Federal Housing Finance Agency (FHFA) Director Mark Calabria announced on Monday that he has authorized the disbursement of $1.09 billion for Fannie Mae and Freddie Mac‘s affordable housing allocations.
This is the largest amount ever disbursed by the government sponsored enterprises, and more than double what was provided the prior year.
Of the GSEs’ provided funds, $711 million will go to the U.S. Department of Housing and Urban Development for the Housing Trust Fund, an increase from the $326.4 million disbursed in 2019, and $383 million to the Department of the Treasury for the Capital Magnet Fund, an increase from $175.8 million the year prior.
According to Calabria, the $1 billion disbursement will help construct and preserve affordable housing nationally.
“The record increase in house prices last year exacerbated the affordable housing shortage,” Calabria said. “To help increase the supply of affordable housing in our communities, FHFA remains steadfast in support of the Housing Trust Fund and Capital Magnet Fund.”

● **Problem to solve**: Using the FHFA housing announcement, explain in one to three sentences why Calabria says FHFA stands behind the Housing Trust Fund and Capital Magnet Fund.

● **Record extracts**:
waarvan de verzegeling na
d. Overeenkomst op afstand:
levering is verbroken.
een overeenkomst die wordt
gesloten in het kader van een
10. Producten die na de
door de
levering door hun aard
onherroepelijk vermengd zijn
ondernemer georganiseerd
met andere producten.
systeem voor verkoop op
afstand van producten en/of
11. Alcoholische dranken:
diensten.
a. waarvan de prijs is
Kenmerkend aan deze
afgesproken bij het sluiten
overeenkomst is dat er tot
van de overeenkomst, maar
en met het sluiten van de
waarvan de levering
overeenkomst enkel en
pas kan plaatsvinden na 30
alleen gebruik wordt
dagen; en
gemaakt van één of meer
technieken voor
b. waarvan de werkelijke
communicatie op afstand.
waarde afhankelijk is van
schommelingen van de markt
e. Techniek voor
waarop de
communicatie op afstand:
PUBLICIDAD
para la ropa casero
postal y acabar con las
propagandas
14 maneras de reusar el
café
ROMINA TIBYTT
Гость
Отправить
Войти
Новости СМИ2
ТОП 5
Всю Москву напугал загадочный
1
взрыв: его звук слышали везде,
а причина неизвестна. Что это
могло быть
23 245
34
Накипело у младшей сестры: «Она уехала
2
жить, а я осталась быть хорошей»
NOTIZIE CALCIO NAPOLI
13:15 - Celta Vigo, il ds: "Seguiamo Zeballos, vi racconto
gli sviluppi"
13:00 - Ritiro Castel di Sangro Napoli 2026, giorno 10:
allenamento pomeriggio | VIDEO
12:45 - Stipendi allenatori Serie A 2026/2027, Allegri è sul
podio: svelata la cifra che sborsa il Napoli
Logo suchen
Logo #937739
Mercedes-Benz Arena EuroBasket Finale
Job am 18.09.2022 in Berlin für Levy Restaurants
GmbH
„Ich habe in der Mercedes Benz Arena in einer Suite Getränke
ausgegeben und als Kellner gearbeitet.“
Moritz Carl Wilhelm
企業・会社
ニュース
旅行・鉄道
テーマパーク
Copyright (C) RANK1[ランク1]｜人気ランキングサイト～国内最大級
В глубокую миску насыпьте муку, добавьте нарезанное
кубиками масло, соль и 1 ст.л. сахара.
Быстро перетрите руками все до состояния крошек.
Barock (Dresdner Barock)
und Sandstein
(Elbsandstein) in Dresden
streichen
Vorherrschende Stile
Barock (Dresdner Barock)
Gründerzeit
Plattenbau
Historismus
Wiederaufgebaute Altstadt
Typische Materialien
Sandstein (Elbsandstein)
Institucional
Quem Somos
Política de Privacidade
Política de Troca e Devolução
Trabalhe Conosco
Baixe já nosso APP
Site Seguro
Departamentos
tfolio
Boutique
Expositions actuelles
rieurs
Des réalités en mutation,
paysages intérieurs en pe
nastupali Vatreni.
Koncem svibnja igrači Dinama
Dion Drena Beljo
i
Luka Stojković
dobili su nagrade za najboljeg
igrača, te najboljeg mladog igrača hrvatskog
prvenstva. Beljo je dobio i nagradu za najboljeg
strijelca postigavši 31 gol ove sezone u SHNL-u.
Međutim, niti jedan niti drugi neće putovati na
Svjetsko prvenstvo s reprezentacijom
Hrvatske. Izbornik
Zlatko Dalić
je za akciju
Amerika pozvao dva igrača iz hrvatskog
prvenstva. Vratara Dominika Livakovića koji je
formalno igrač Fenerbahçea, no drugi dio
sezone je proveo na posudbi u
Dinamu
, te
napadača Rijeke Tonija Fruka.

● **Exercise answer**: Calabria says last year's record increase in house prices made the affordable housing shortage worse. FHFA supports the two funds to help increase the supply of affordable housing in communities, and he says the $1 billion disbursement will help construct and preserve affordable housing nationally.